Edith Ann Dunfee passed away peacefully on Saturday, January 20, from complications of a stroke suffered on January 19. Wife of the late William Edgar Dunfee, mother of Edith Dunfee Ries and the late Ethelyne Dunfee Kochenthal, grandmother to Lynn-Ann Gries (Donald), Daniel Ries (Sideeka) and Jennifer Pagliaroli (Tony) and great grandmother to Jacob, Annie, Max, Luca and Arrabelle.
Born January 30, 1914 in Elizabeth, N.J., Edith Ann Drake was the fourth of six children of Emily Bainbridge and Walter Drake, recent immigrants from England, and the first one to be born a U.S. citizen. Her childhood was spent in Staten Island, where her father, an architect, designed and built their family home. After her father’s death in 1928 she began working to help support her family. Shortly thereafter, she married William Edgar Dunfee. They remained married until his death in 1981.
With an architect father and an aunt and mother who were dressmakers, Edith came by her sense of style honestly. She was a fantastic seamstress and made clothes for herself, her daughters and grandchildren. She was also the designated personal shopper for everyone in her family, making trips to Macy’s, B. Altman’s and Lord & Taylor whenever anyone in the family needed something new – a party dress, work suit, dress coat or accessories of any kind. Everything she picked out was always perfectly suited to the recipient. The artistic genes prevalent in her family showed through in her musical talents, as well as the musical talents of her two daughters. Edith played piano by ear without ever taking a lesson and, after her husband passed away, she took up the guitar, enjoying making music in a different way.
As a new bride she and her husband both worked in order to make ends meet. This was only possible because childcare was provided by her husband’s extended family, notably his sister Ethelyne Dunfee Berghorn and his mother Annie Kelly Dunfee. When her husband enlisted in the Merchant Marines during World War II, Edith continued to work out of necessity. She always had a strong belief in women’s rights, no doubt solidified during her time as a struggling single mother. After the war ended she and her husband both worked full-time while also starting a side business investing in real estate — renovating homes, building homes and owning and managing apartment buildings.
After moving into Manhattan in 1959, Edith never looked back.

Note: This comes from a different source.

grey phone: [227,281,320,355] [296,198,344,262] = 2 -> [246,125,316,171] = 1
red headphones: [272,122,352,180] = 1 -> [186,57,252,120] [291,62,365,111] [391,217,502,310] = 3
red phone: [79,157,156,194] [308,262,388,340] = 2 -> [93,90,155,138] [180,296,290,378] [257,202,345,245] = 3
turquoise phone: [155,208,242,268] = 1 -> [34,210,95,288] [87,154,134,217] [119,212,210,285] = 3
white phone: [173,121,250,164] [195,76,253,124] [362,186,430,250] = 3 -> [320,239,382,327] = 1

Starting on the Upper West Side, then moving to Gramercy Park, they finally settled into their apartment in Peter Cooper Village in 1971, where she lived until she died. Edith enjoyed the city; she walked everywhere, enjoyed the theater and especially enjoyed the proximity to major department stores. Most importantly she enjoyed just being a New Yorker, being in the hub of it all, part of the most exciting city in the world. She was a news hound, reading The New York Times religiously and watching any and all local New York news programming. Her absolute favorite TV personality was David Letterman.
In the years after her husband passed away, she became involved with the English Speaking Union, helping immigrants learn English. During this time, her biggest indulgence were the many cruises she took during the 1980s as a member of the World Ship Society, the premier group of maritime and naval historians. She enjoyed many VIP cruises on the QEII and the Queen Mary and made many good friends among this likeminded group. There is no doubt that both of these activities helped her feel connected to her English heritage and ancestry.

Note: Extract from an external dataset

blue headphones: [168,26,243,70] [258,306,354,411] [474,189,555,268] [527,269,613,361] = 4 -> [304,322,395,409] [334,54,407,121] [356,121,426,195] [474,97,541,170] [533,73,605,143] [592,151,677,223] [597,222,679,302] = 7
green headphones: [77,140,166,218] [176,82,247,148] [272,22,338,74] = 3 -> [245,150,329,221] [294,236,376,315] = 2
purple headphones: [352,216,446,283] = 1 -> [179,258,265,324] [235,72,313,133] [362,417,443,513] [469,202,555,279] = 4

Finally, Edith was always looking forward, never dwelling on the past. She disdained “Golden Age thinking” making sure to remind nostalgia-seekers about the Depression, as well as the human condition in the days before Social Security, Medicare, labor unions and civil rights. Born before women’s suffrage, she took seriously her right to vote and never missed participating in an election. In 2016 she proudly cast her vote for the first woman presidential candidate, Hillary Clinton, and her story was featured with other centenarians in a book called We The Resilient: Wisdom for America from Women Born Before Suffrage.

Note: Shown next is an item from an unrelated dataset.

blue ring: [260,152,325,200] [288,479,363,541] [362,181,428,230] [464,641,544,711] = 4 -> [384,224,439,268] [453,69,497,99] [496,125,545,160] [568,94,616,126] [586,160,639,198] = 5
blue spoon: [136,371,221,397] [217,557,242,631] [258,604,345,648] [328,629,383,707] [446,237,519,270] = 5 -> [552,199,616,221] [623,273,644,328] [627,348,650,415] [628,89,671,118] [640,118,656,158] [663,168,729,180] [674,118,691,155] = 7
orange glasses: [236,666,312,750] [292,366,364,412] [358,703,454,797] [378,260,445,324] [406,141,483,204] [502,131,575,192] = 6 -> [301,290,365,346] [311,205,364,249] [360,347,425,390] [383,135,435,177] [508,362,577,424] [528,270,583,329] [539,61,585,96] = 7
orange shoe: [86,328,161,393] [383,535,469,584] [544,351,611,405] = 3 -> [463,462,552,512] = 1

Her life was full, healthy and happy until the very end, and the family was looking forward to celebrating her 104th birthday next week. We have all learned much from her progressive spirit and practical outlook on life. Because of her firm belief in the power of the democratic process and equal rights for all, the family requests that, in lieu of flowers, any donations be made to the American Civil Liberties Union. Family and friends gathered at Orange Lawn Tennis Club in South Orange on Wednesday, January 24.